Uma das evidências da falta de diálogo da gestão de Renato Casagrande (PSB), recorda, está no não cumprimento do termo de compromisso assinado pelo gestor com a sociedade civil organizada durante o segundo turno das eleições 2022. O documento reúne reivindicações que buscavam saciar as inúmeras fomes e sedes da população capixaba, como medidas efetivas de integração social de reeducandos e adolescentes; aprimoramento e construção de políticas de igualdade e oportunidades igualitárias para meninas e mulheres; implementação das ações constantes do Plano Estadual de Enfrentamento à LGBTfobia; garantia à liberdade religiosa; e defesa dos direitos dos povos originários.
As ações policiais nas periferias também foram lembradas, destacando a fome e a sede de uma política de segurança pública que não criminalize os pobres. “Poderemos escrever uma história diferente no nosso Espírito Santo, que hoje tem fome e sede de justiça e paz, quando tivermos políticas públicas intersetoriais de segurança que protejam a vida dos empobrecidos que vivem nas periferias, hoje eleitos pelos agentes de segurança como inimigos do Estado. Não é de hoje que as ruas, praças e escadarias dos morros e periferias são lavadas no Espírito Santo com o sangue de jovens negros e pobres, sob o olhar complacente e o silêncio cúmplice das autoridades públicas nas diversas instâncias do poder”, destacou o coordenador do Vicariato Para Ação Social, Política e Ecumênica da Arquidiocese de Vitória, padre Kelder Brandão.
‘Laureni França, presente!’
Este ano, o Grito dos Excluídos chegou a sua 29ª edição. Em quase 30 anos de realização, muita gente contribuiu para que, ainda hoje, os movimentos populares continuem a ocupar as ruas nessa data. Várias delas já se foram, sendo lembradas no Portal do Príncipe, em frente à Rodoviária de Vitória, onde aconteceu a concentração da manifestação.
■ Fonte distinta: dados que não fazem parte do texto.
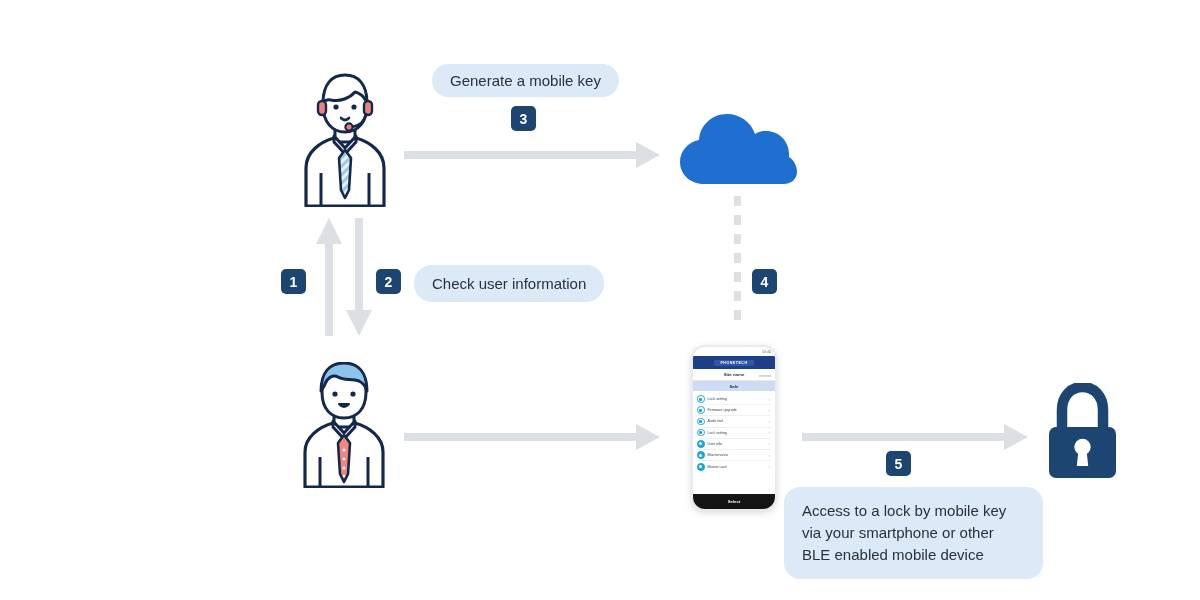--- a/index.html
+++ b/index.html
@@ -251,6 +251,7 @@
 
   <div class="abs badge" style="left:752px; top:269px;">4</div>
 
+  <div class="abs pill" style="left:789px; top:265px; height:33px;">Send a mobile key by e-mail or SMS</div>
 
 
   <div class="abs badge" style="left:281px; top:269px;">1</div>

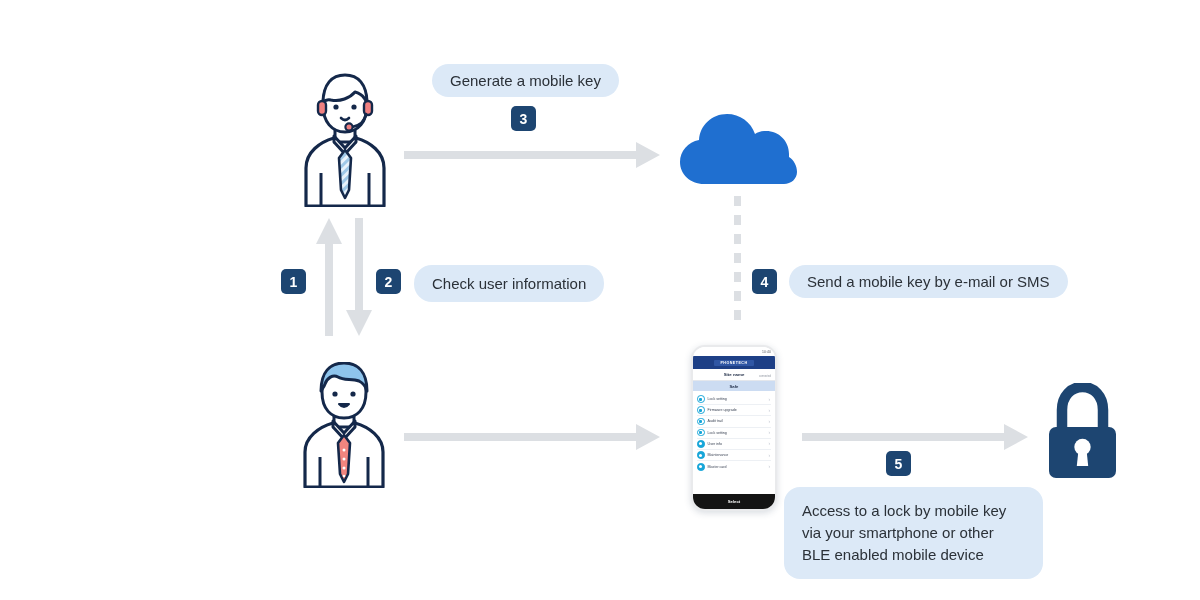--- a/index.html
+++ b/index.html
@@ -374,7 +374,7 @@
 
   <div class="abs badge" style="left:886px; top:451px;">5</div>
 
-  <div class="abs pill multi" style="left:784px; top:487px; width:259px; height:92px;">Access to a lock by mobile key via your smartphone or other BLE enabled mobile device</div>
+  <div class="abs pill multi" style="left:784px; top:487px; width:259px; height:76px;">Access to a lock by mobile key via your smartphone or other BLE enabled mobile device</div>
 
   <div class="abs lock" style="left:1046px; top:383px;">
     <svg width="73" height="95" viewBox="0 0 73 95" aria-hidden="true">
Um deles foi professor e ativista Laureni França, assassinado em julho deste ano, asfixiado, dentro de casa, por um vizinho que tentou, ainda, tirar a vida de outras pessoas da vizinhança sem nenhuma explicação.
Uma das motivações para a escolha do local da concentração, inclusive, foi o fato de que o ativista morava e foi morto ali perto, no bairro Mário Cypreste. “Podemos construir no Espírito Santo uma história de amor, a história que nosso amigo, professor de história, Laureni França, ajudou a escrever dedicando sua vida à educação pública e aos movimentos sociais, lutando dia e noite por uma sociedade mais humana e inclusiva, até que teve sua vida roubada, vítima da violência e do ódio que imperam em nossos dias, porque nos esquecemos de amar. Laureni França, presente!”, disse padre Kelder para um público de centenas de pessoas que, em coro, repetiu a saudação ao ativista.
A família de Laureni estava presente. Seu sobrinho, Evandro França, recorda que o tio não gostava de ganhar visibilidade com suas ações de militância, por isso, não era muito de detalhar sua atuação nos movimentos sociais.
“Por causa disso não sabíamos que ele tinha esse tamanho todo, estamos descobrindo o quanto ele era gigante, tudo que fez, tudo que construiu. Para a gente, estar aqui no Grito tem um significado muito grande. Nossa família sempre foi ligada aos movimentos sociais, descobrir que ele foi um ser humano que ajudou a construir isso tudo aqui hoje faz a gente sair daqui maior do que quando chegamos”, exalta, emocionado.